Image: iStock.com/Ong-ad Nuseewor
There’s an ongoing debate about the current market – is a top forming, or has what’s taken place the last 18 months (give or take) just a big consolidation period within an uptrend?
Entering such a debate is silly at best and dangerous at worst. Silly, because it doesn’t matter unless you’re managing billions of dollars and need time to exit positions. Most on Wall Street would be wise to turn their brains off and just go with the flow. Dangerous, because it causes you to dig in and defend a position instead of being open minded.
More money is lost (in terms of lost opportunity because investors are not fully invested) trying to pick or guess tops than during corrections. There’s a reason why passive 401K accounts often out-perform hedge funds.
Nevertheless, as an intellectual curiosity, let’s review the last three tops (or potential tops) and compare them to the current market situation.
From 1999 to 2001, the S&P 500 chopped its way to a new high in March 2000 and then moved sideways into the fall before a downtrend started in earnest.
But if you look closer, the topping action has a rounded shape to it. It’s not perfect, but it’s pretty darn close.
In 2007 and 2008, the S&P 500 also chopped its way up to a new high (October 2007) and then trended lower, getting rejected twice by the 50-day MA in December.
Looking closer, the action also had a rounded shape to it. The market rallied up and then moved down. There was no hysterical squeeze that produced a spike high, and the move down on the other side was orderly and normal.
From 2014 to 2016, the S&P 500 was kind of, sort of, forming a rounded top, but it certainly wasn’t as smooth and clean as the previous two. The big plunge down that occurred in August 2015 and subsequent rally in October didn’t appear during the unraveling of the Dot Com bubble or Financial Crisis. Then there was another big plunge in January 2016.
Then the rally in the first half of 2016 negated any semblance of a rounded top and gave the entire chart the structure of a rectangle, with lows and highs that matched up going back two years. In hindsight, we know this chart resolved up, so it wasn’t a top; it was a 2-year consolidation pattern within an uptrend.
As of the end of last year, the S&P had the look of a rounded top, although the December plunge was reminiscent of the two previous plunges that took place within the 2015 and 2016 consolidation period. Rounded tops have price action on both sides of a rounded arc, and there are no big moves in either direction.
And now the updated chart. With the current rally matching the previous high, the structure of the chart (a big rectangle) more closely resembles the 2015/16 consolidation pattern that resolved up, and not the tops seen during the Dot Com bubble or Financial Crisis.

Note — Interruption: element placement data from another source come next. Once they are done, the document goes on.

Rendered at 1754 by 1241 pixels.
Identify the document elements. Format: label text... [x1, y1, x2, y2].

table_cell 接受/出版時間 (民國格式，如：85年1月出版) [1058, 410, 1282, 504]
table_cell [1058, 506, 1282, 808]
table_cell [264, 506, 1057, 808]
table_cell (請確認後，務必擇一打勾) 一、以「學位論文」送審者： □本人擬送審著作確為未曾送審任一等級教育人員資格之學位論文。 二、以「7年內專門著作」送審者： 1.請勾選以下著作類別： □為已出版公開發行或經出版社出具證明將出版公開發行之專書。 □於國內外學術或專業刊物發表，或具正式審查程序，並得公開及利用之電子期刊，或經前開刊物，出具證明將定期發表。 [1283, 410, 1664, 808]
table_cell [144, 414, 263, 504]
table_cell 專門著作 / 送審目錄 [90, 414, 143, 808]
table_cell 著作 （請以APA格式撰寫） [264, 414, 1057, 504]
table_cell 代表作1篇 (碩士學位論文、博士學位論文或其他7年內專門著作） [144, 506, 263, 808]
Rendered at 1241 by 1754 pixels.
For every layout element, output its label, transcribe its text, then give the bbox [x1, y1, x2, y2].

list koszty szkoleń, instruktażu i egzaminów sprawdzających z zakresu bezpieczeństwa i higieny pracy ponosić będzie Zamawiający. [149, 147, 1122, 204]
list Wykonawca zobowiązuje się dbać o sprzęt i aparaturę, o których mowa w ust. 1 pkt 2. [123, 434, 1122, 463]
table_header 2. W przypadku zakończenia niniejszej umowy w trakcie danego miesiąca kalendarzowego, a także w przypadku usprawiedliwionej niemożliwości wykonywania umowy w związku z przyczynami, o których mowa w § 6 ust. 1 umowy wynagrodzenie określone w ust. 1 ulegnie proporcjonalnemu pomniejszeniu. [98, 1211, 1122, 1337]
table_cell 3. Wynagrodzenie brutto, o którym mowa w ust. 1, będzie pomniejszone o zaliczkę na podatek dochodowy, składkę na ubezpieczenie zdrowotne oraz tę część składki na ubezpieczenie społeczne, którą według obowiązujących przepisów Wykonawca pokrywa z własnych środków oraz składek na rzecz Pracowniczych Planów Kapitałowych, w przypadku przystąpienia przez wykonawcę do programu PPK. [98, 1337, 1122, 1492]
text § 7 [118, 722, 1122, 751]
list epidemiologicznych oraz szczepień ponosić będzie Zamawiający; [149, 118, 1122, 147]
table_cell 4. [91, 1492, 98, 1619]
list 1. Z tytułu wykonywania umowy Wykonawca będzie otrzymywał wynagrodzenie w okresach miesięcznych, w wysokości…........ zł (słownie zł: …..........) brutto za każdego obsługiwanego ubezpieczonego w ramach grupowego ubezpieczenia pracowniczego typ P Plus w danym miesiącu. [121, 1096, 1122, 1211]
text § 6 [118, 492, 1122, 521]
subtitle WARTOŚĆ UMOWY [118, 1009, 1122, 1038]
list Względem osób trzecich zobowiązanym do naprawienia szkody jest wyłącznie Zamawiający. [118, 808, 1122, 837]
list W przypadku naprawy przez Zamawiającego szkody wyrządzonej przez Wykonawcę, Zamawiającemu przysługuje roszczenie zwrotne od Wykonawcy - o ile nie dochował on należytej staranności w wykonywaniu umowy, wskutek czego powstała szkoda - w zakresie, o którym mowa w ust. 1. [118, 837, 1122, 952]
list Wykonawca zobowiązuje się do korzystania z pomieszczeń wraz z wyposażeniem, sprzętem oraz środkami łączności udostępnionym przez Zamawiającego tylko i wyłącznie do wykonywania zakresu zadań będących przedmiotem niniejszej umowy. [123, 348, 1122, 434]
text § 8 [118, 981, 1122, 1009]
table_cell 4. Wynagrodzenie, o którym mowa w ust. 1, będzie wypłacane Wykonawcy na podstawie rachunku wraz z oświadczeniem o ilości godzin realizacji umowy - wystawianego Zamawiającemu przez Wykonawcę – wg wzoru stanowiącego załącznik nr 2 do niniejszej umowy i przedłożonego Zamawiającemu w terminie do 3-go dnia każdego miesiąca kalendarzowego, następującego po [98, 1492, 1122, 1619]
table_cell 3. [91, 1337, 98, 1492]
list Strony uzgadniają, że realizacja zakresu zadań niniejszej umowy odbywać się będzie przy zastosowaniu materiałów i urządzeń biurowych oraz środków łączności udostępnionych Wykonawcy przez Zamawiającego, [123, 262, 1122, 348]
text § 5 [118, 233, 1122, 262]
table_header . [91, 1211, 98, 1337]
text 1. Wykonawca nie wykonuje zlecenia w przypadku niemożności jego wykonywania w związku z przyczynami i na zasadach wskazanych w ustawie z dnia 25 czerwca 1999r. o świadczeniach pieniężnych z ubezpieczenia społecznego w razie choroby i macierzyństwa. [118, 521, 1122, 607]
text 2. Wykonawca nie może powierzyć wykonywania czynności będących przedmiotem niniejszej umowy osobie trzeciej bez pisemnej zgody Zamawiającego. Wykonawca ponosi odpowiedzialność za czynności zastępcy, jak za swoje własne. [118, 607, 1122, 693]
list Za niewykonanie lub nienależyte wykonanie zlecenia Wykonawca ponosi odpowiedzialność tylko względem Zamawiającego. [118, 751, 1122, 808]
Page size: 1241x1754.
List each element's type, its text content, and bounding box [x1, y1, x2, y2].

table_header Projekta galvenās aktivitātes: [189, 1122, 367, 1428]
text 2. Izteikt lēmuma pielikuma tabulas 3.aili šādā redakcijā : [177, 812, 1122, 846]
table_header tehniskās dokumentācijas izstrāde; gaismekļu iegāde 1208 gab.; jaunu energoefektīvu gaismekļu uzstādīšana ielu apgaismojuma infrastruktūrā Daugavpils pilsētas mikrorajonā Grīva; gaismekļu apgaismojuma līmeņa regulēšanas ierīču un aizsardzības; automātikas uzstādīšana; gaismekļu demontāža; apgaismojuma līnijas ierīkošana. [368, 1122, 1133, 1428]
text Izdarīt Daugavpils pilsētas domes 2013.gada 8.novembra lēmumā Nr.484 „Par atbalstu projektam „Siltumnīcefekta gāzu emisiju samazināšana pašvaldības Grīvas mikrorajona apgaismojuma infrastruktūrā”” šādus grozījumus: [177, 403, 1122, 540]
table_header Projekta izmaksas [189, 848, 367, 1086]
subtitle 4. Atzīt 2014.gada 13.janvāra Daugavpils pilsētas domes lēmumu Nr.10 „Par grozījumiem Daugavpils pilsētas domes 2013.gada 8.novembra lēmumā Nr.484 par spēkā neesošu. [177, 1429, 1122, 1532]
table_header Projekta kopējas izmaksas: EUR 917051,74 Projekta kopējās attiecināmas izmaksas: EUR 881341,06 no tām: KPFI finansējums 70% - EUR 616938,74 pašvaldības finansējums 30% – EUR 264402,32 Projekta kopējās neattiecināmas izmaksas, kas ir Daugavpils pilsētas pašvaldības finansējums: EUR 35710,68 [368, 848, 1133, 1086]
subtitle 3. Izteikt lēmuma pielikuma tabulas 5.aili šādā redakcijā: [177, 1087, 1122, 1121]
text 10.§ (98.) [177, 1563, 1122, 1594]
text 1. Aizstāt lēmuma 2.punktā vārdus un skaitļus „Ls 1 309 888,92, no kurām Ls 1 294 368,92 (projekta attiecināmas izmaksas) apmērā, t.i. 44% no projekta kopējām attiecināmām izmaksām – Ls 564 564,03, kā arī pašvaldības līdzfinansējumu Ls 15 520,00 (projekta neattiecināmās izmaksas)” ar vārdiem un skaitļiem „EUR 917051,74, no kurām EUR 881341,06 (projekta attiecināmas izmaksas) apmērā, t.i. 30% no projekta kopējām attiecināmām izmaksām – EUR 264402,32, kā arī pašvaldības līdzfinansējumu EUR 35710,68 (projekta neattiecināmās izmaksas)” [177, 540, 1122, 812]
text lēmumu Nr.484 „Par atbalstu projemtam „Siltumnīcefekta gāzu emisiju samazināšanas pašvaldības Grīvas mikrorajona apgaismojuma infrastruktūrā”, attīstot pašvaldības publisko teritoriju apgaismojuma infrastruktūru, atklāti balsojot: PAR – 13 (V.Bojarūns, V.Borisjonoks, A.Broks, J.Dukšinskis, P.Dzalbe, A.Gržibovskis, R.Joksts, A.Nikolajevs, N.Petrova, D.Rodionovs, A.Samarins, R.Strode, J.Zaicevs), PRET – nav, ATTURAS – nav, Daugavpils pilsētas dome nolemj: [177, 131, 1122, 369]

You could argue this analysis is amateurish, that simply comparing the structures of the price action and saying the current chart looks more like X than Y and therefore means the market is going up, lacks effort or nuance, but I’d disagree.
The structure of a chart tells a story. It tells us what Wall Street is thinking and feeling and doing. Should we be surprised the two 50% corrections in the last 20 years both started off in unassuming fashion, with price simply moving down, as if nothing was wrong? And that the other potential top, which had two scary plunges when everyone assumed the worst and ended up jumping ship at the same time, ended up being just a wide consolidation pattern that would set the stage for a massive rally?
It actually makes total sense. In all three cases, Wall Street was wrong. They were very worried in 2015 and 2016 but weren’t very worried in 2000 and 2007.
Structurally, tops tend to be rounded, not flat. The market doesn’t ramp up and then linger; it ramps up and then drops and then lingers at a lower level. A flat top, which is what I’d consider the current situation because the S&P is at its all-time high, matching the high from September, would be rare.
I think it’s perfectly legitimate to say today’s chart resembles 2015 and 2016 and therefore we should be positioned to profit from a move up and not assume a top is forming.